By BI: The shocking part is that thousands of British tourists are still choosing to vacation in Tunisia at all. Despite this foiled attack, just two weeks after 38 tourists, including 30 British, were slaughtered at a Sousse, Tunisia beach resort by a Muslim terrorist, many of the holidaymakers flown home said “they felt the government had overreacted!”
UK Daily Mail Five Muslim terrorists on the verge of carrying out another terrorist attack on holidaymakers in Tunisia were yesterday shot dead. The five Muslim savages were killed by Tunisian special forces as thousands of Britons fled the North African country after a security alert.
Holiday companies started flying home 3,000 people yesterday after the Foreign Office warned that another ISIS attack was ‘highly likely’ as Muslim terrorists have been threatening.
Security forces tracked down eight ISIS suspects believed to be about to launch another bloodthirsty attack on tourists, with five of the militants killed near the town of El Ktar. The three others escaped and are still on the run, the Daily Mirror reported.
An intelligence source told the newspaper: ‘Tunisian Special Forces acted swiftly as the evacuation got under way to stop them launching another attack.’
Foreign Secretary Philip Hammond was forced to defend the decision, which he said was carefully considered and not a ‘knee-jerk reaction’.
Some Britons on their way home said they felt safer in Tunisia than on home soil. One young couple, with their 21-month-old son, told the Daily Mail: ‘We were saying to each other that there is probably more of a chance of a terror attack at Manchester airport than here now.
‘There are Army trucks and police everywhere in Sousse. We have felt completely safe.’ (So why aren’t you vacationing in Syria or Iraq? Lots of Army trucks and police there, too, or so I’ve heard)

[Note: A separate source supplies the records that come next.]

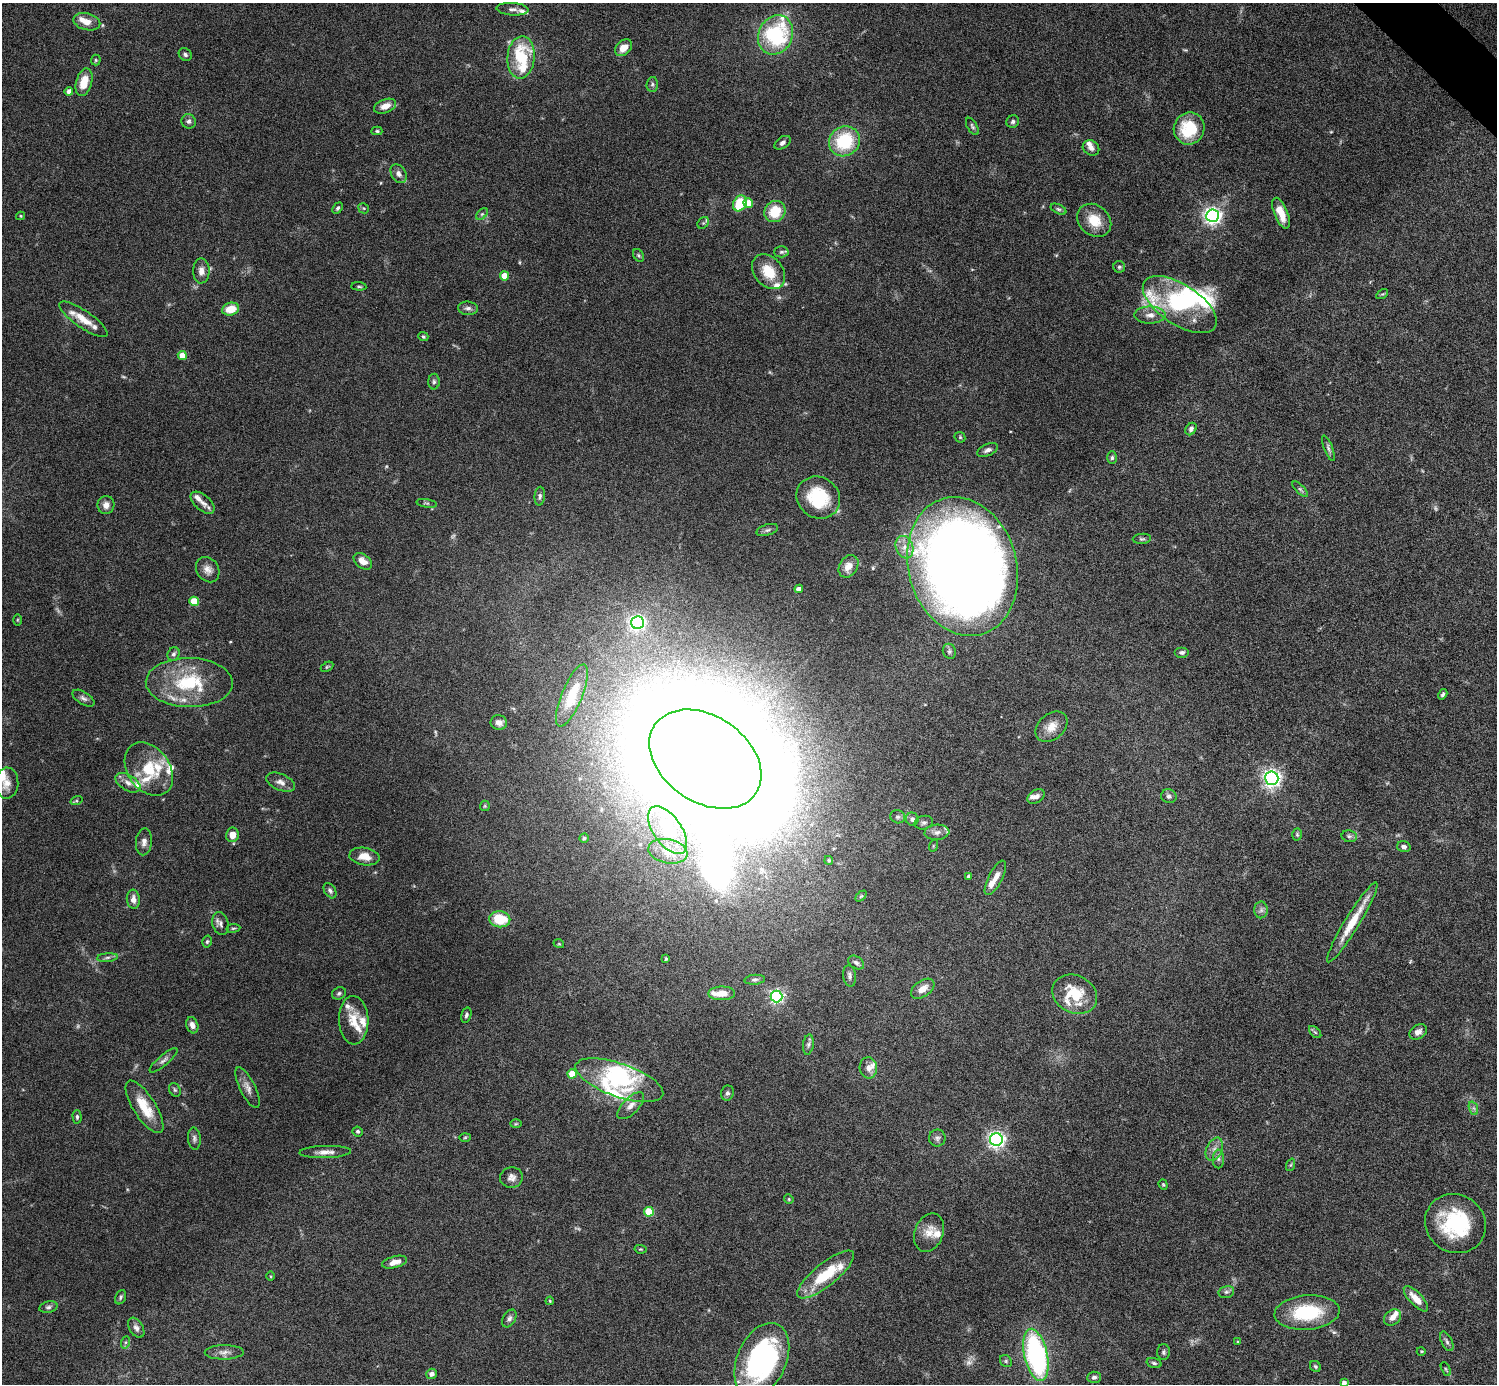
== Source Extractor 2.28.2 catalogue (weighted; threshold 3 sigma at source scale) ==
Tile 10 of 4 x 4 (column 2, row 3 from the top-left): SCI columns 1499-2993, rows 1682-3063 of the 5985 x 5985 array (HDU 1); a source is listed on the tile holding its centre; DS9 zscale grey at full resolution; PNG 1499 x 1386 px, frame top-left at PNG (2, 3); each listed source drawn as its Kron ellipse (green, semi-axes under 4 px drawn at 4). Shown black and unused: <1% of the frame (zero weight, under 6 of 12 exposures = <1% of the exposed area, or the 3 px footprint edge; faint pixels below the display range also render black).
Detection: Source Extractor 2.28.2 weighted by HDU 2 'WHT'; one run over the whole footprint, this tile lists its part. Background 0.0755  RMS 0.0035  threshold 0.0144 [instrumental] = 3 sigma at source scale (4.09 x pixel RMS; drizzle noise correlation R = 1.36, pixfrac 0.8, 0.05/0.05 arcsec/px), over >= 5 px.
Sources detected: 229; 7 too faint to see at this stretch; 5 inside a brighter object's white glare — neither listed nor drawn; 29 inside a brighter listed object's ellipse — not listed separately; the other 188 listed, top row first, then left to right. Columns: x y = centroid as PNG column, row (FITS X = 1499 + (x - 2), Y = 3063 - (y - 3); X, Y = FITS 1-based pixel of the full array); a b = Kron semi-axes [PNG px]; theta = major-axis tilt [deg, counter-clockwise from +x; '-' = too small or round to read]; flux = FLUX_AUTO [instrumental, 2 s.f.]
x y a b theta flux
512 9 16 6 -4 1.5
87 22 14 8 -14 3.1
776 35 20 17 63 38
623 48 10 7 40 3.9
185 55 7 6 - 0.82
521 57 21 13 85 18
96 60 5 5 - 0.43
84 82 14 8 75 5.7
652 84 7 5 88 0.78
69 91 4 4 - 1.7
385 106 11 7 20 3.3
189 121 7 7 - 1
1013 122 6 6 - 0.81
972 126 9 5 -59 0.71
1189 128 16 15 - 14
377 131 5 4 - 0.5
844 141 16 14 35 19
782 143 9 5 35 1.1
1091 148 9 7 -33 1.6
399 174 10 7 -59 1.4
740 203 8 6 61 11
748 203 5 4 - 6.4
338 208 6 4 49 0.58
364 208 5 5 - 0.49
1058 209 8 4 -26 0.66
775 211 11 10 - 8.4
1281 213 16 6 -68 4.9
482 214 7 4 44 0.54
21 216 4 4 - 0.33
1213 216 6 6 - 140
1094 220 18 15 -43 6.8
703 223 6 5 - 0.57
781 252 7 5 1 0.69
639 255 7 5 -55 0.54
1119 267 6 6 - 0.61
201 271 12 8 -89 2.2
769 272 19 14 -50 7.7
504 276 4 4 - 6
359 286 7 3 -5 0.47
1382 294 6 4 31 0.41
1180 305 42 20 -33 26
468 308 10 6 -5 1.2
231 309 8 6 16 5.7
1150 315 16 8 -1 2.8
83 319 28 8 -35 5.3
423 337 5 4 - 0.46
182 355 4 4 - 5.5
434 382 8 6 89 0.77
1191 429 6 5 - 0.95
960 437 6 5 - 0.46
1328 448 13 4 -69 0.88
987 450 11 5 23 1.2
1112 458 6 5 - 0.7
1300 489 10 4 -45 0.75
540 496 9 5 86 0.8
818 498 22 20 -35 16
203 503 14 7 -41 2.3
426 503 10 3 -9 0.46
106 505 9 8 - 2.1
767 530 11 5 16 0.97
1142 539 9 5 4 0.65
904 547 11 8 -71 2.7
363 561 10 6 -38 2.7
849 566 12 9 57 3.4
963 566 70 54 -74 580
208 570 13 11 -56 2.3
799 589 4 4 - 1.7
194 601 5 4 - 11
17 620 5 3 - 0.29
637 623 6 6 - 100
949 651 8 6 -67 0.86
1182 652 7 5 0 0.83
174 654 7 5 60 0.85
327 667 7 4 29 0.43
189 683 43 24 -1 22
1443 694 5 4 - 0.6
572 695 33 10 68 6.6
83 698 12 6 -33 1.2
499 722 8 7 - 1.9
1051 727 18 12 41 4.1
705 759 61 43 -35 6600
149 769 29 21 -54 13
1272 778 7 6 - 150
281 782 15 8 -23 2
7 783 15 11 88 3
128 783 14 7 -31 2.1
1036 796 9 6 33 1.2
1169 796 8 6 -17 0.95
77 801 6 4 17 0.5
485 806 5 5 - 0.42
898 817 7 6 - 0.79
912 819 6 6 - 1.1
924 823 9 6 12 0.96
667 830 27 14 -55 16
937 832 12 7 4 1.9
1297 834 6 5 - 0.46
232 835 7 6 - 2.9
1349 836 7 6 - 0.79
584 838 4 4 - 0.49
144 842 13 8 85 1.8
933 846 6 3 72 0.32
1404 847 7 5 -15 1.1
668 851 20 12 -12 4.8
364 856 15 9 -9 4.1
829 860 4 4 - 0.41
969 876 4 4 - 1.2
995 878 19 7 63 2.9
330 891 8 5 -57 0.85
861 896 6 4 44 0.42
133 899 9 6 -85 1.8
1261 910 8 7 - 1.2
500 919 10 8 -8 10
1352 922 46 7 59 9.2
220 923 11 8 -76 1.4
233 928 7 3 8 0.43
207 942 6 4 73 0.55
559 944 5 3 - 0.31
107 958 10 4 5 0.81
666 959 3 2 - 0.31
856 963 8 6 -35 0.94
850 976 11 6 -82 1.2
755 980 10 5 5 0.77
923 989 13 8 34 3.1
339 993 7 6 - 0.67
722 993 13 7 1 3.7
1075 994 23 18 -26 11
776 996 6 6 - 71
466 1015 8 5 75 0.68
354 1020 24 14 -88 6.3
192 1025 8 6 -72 1.7
1315 1032 7 4 -44 0.53
1418 1032 9 7 32 1.5
808 1044 10 5 81 0.89
163 1060 17 5 40 1.3
868 1068 10 8 -85 2
572 1074 4 4 - 7.6
619 1080 46 16 -19 24
248 1088 22 7 -64 2.3
175 1090 7 5 -62 0.63
727 1093 7 6 - 0.97
631 1106 17 8 46 2.3
144 1107 30 11 -57 8.8
1473 1108 7 4 -70 0.67
77 1117 7 4 -89 0.6
516 1124 6 4 2 0.37
358 1131 5 4 - 0.68
465 1137 6 3 2 0.34
937 1138 8 8 - 1.1
194 1139 11 6 -84 1.1
996 1140 6 6 - 130
1214 1149 12 7 65 2
325 1152 26 6 2 2.5
1218 1159 9 5 89 1
1290 1165 6 4 69 0.49
511 1177 11 10 - 1.9
1163 1185 5 4 - 0.4
789 1199 5 4 - 0.37
649 1212 5 5 - 13
1455 1224 31 28 -33 25
929 1233 20 14 68 4.1
640 1249 6 4 -10 0.39
394 1262 13 5 15 2.6
826 1274 35 11 39 14
271 1276 4 3 - 0.32
1226 1292 8 6 14 0.87
121 1297 7 5 66 0.68
1416 1299 16 6 -47 3.9
550 1301 4 3 - 0.3
48 1307 9 5 14 0.86
1307 1312 32 17 4 20
1392 1317 9 7 41 2.2
509 1318 9 6 60 1.1
136 1328 11 6 -57 1.3
1447 1341 10 5 -65 0.95
126 1342 6 4 71 0.54
1238 1342 4 3 - 0.34
1421 1351 4 3 - 0.27
224 1352 19 7 1 2
1163 1352 8 6 89 0.72
1036 1355 26 11 -77 63
762 1360 39 24 66 69
1006 1361 6 5 - 0.61
1154 1363 7 4 -16 0.63
1315 1366 6 5 - 0.52
1446 1369 7 4 -64 0.42
431 1374 5 5 - 1.4
1094 1377 7 5 4 0.88
1344 1383 4 4 - 1.3
Isophote crosses this tile's border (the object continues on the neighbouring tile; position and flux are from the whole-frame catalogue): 2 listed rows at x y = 762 1360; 1344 1383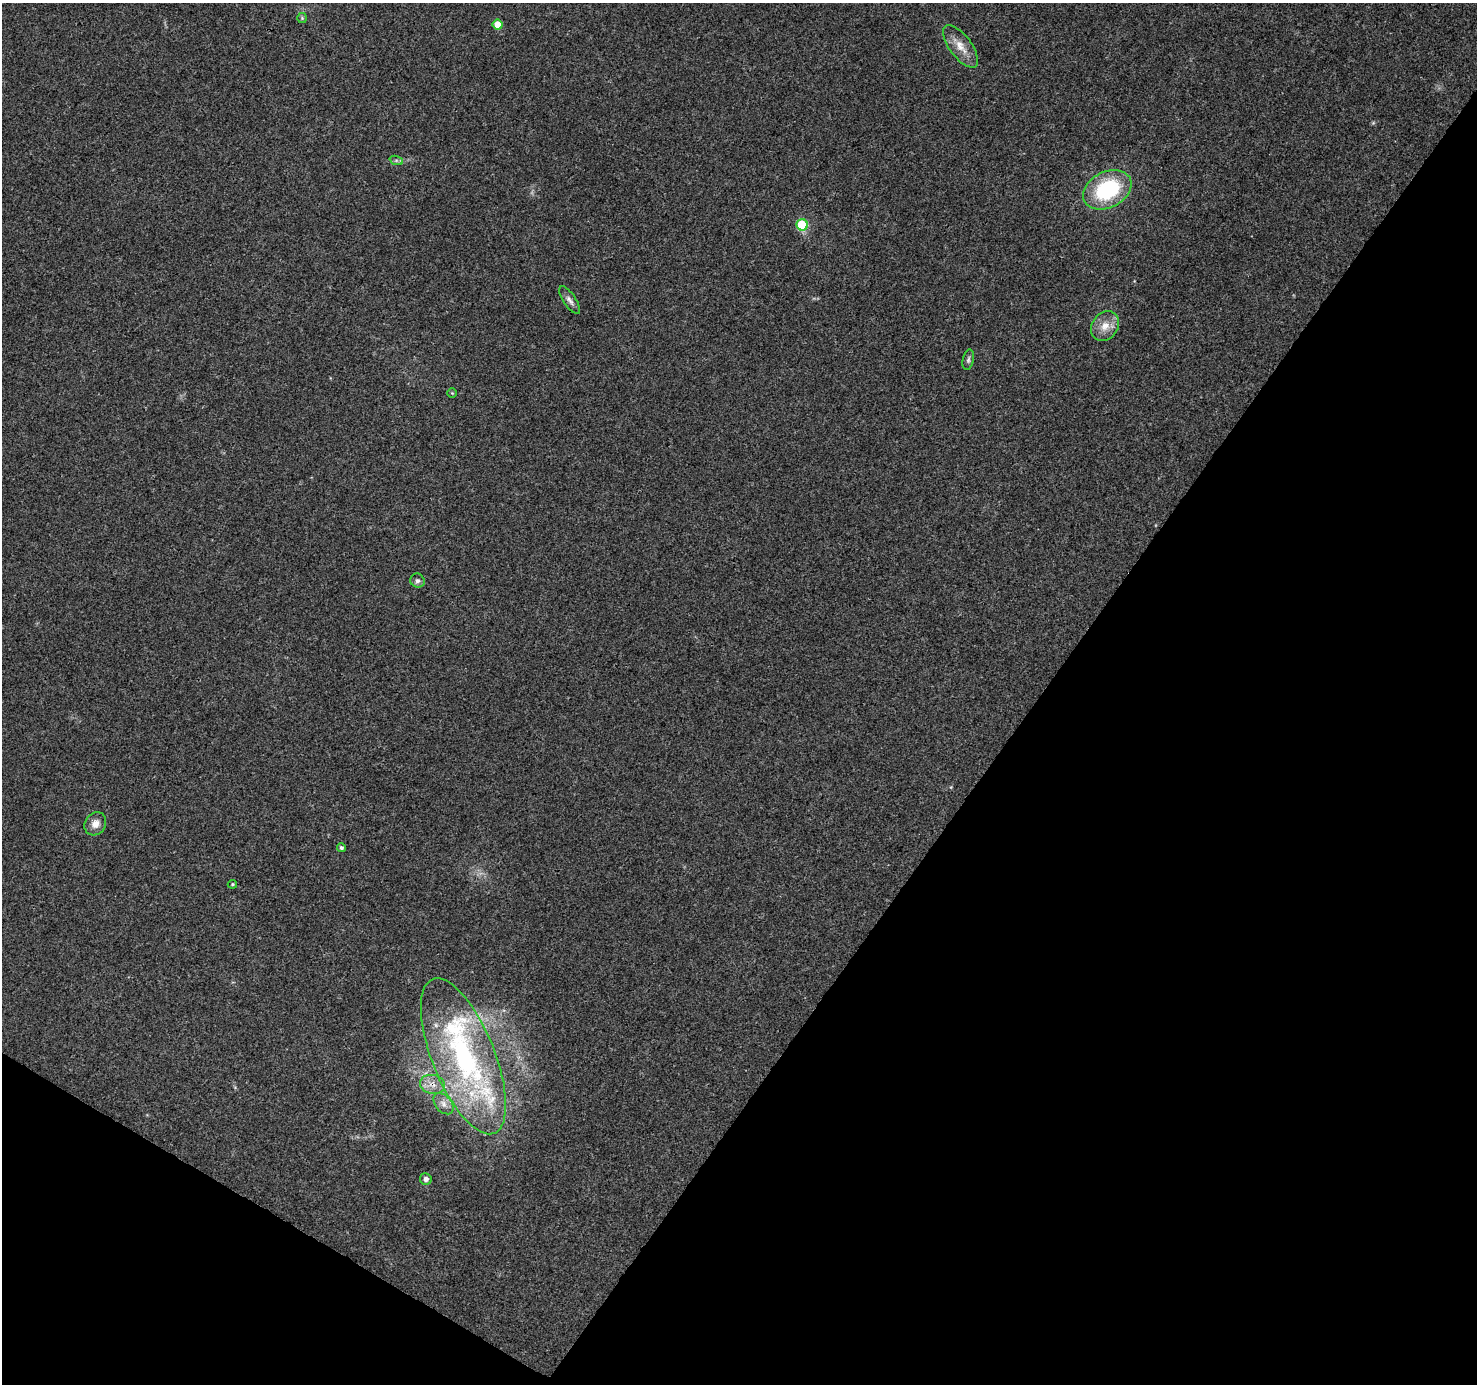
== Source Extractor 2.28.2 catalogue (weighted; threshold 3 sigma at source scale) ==
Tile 15 of 4 x 4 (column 3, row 4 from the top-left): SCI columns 2958-4432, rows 256-1637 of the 5908 x 5970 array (HDU 1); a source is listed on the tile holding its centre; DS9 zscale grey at full resolution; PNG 1479 x 1386 px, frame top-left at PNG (2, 3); each listed source drawn as its Kron ellipse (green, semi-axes under 4 px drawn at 4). Shown black and unused: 34% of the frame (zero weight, under 3 of 4 exposures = <1% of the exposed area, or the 3 px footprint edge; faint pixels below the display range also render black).
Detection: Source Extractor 2.28.2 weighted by HDU 2 'WHT'; one run over the whole footprint, this tile lists its part. Background 0.126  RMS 0.0058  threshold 0.0259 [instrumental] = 3 sigma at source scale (4.5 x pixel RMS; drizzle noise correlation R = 1.50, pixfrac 1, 0.0396/0.0396 arcsec/px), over >= 5 px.
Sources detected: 20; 2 inside a brighter listed object's ellipse — not listed separately; the other 18 listed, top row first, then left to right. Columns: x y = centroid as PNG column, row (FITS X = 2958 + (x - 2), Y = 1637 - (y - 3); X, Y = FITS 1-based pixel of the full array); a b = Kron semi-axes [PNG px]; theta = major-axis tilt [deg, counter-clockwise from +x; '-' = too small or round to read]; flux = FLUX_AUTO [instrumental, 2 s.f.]
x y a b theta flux
302 18 5 5 - 0.7
498 25 5 5 - 12
961 46 25 11 -53 8.1
396 160 7 4 -19 1.1
1107 190 25 18 26 50
802 225 6 5 - 32
570 300 16 6 -56 2.6
1105 326 16 12 53 7.5
968 360 10 5 77 1.6
452 393 4 4 - 0.53
417 581 7 7 - 1.8
95 824 12 10 54 4.9
341 848 4 4 - 1.2
232 884 5 4 - 0.77
463 1056 83 31 -68 130
432 1084 13 9 -12 5.2
443 1104 12 8 -50 3.6
426 1179 6 6 - 2.4
Overlapping masked pixels (flux is a lower limit): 1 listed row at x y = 432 1084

David Magliano, 52, managing director of membership at the Guardian newspaper, had his family holiday with pregnant wife Jo, 39, and sons Oliver, seven, and Hugo, two, cut short. ‘I do think it’s definitely giving in to terrorism,’ he said.
‘It’s like theatrical policing. It’s like having loads of police on the Underground. They are not likely to prevent anything. ‘It just gives that superficial sense of reassurance.’
Tracey Caborn, 49, from Castleford said: ‘I think they’ve acted irrationally. I’m very disappointed. I would have stayed. I never felt threatened at all. We had guards all round us. I think we’ve given in to the terrorists a bit. I’m mortified by it all. (So, I guess you would have been less “mortified” if you had been massacred?)